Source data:
....

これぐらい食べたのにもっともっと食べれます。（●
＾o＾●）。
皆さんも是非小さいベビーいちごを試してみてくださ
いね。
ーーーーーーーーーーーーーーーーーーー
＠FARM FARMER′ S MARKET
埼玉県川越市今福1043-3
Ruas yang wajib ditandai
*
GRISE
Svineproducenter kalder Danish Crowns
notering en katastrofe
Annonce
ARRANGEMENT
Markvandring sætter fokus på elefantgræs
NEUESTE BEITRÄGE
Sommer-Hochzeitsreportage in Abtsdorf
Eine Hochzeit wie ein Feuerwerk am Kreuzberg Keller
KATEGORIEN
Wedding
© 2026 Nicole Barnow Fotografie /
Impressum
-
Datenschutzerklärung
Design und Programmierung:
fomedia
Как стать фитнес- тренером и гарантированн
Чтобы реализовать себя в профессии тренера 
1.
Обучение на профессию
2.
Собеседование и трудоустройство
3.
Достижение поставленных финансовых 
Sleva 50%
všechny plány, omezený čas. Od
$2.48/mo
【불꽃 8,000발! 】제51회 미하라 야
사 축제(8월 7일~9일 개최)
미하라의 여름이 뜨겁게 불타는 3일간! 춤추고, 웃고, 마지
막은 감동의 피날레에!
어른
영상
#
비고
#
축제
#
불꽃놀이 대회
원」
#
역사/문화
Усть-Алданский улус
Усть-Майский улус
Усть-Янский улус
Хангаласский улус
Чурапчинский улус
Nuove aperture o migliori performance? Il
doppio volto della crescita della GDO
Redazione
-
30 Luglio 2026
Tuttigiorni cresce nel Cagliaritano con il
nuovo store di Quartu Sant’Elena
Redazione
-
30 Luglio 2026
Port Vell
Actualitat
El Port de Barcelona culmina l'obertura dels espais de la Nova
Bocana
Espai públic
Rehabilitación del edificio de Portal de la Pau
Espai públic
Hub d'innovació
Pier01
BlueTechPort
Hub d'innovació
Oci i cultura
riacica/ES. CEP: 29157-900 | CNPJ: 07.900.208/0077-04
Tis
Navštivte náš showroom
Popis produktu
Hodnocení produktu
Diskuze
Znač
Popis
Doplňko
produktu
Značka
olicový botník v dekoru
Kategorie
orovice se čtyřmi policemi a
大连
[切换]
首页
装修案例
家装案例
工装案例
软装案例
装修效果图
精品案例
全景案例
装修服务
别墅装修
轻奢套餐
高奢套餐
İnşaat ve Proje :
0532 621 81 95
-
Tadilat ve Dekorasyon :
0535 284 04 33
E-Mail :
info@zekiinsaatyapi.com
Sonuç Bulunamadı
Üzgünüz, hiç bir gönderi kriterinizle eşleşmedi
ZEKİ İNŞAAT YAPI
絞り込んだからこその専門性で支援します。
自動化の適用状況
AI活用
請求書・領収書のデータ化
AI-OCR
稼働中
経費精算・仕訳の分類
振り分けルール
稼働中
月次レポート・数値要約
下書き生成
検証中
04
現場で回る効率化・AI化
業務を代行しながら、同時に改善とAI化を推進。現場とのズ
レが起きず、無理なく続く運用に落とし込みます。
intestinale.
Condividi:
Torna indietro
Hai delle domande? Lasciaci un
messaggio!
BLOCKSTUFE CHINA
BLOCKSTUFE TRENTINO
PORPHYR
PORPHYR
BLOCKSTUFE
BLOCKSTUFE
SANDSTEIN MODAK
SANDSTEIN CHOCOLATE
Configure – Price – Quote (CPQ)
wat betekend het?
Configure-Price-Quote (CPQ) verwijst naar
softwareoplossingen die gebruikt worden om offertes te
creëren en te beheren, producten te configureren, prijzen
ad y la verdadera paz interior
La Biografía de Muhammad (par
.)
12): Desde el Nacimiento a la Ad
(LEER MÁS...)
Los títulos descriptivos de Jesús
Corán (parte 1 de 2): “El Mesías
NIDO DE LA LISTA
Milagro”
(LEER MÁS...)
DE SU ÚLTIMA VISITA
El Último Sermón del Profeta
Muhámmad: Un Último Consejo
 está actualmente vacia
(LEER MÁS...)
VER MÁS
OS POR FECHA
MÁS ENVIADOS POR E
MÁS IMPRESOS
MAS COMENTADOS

....

Work to complete: Return the lines above, starting at the one that contains "Los títulos descriptivos de Jesús" and running through the last, exactly as they appear, with no extra lines.

Result of this task:
Los títulos descriptivos de Jesús
Corán (parte 1 de 2): “El Mesías
NIDO DE LA LISTA
Milagro”
(LEER MÁS...)
DE SU ÚLTIMA VISITA
El Último Sermón del Profeta
Muhámmad: Un Último Consejo
 está actualmente vacia
(LEER MÁS...)
VER MÁS
OS POR FECHA
MÁS ENVIADOS POR E
MÁS IMPRESOS
MAS COMENTADOS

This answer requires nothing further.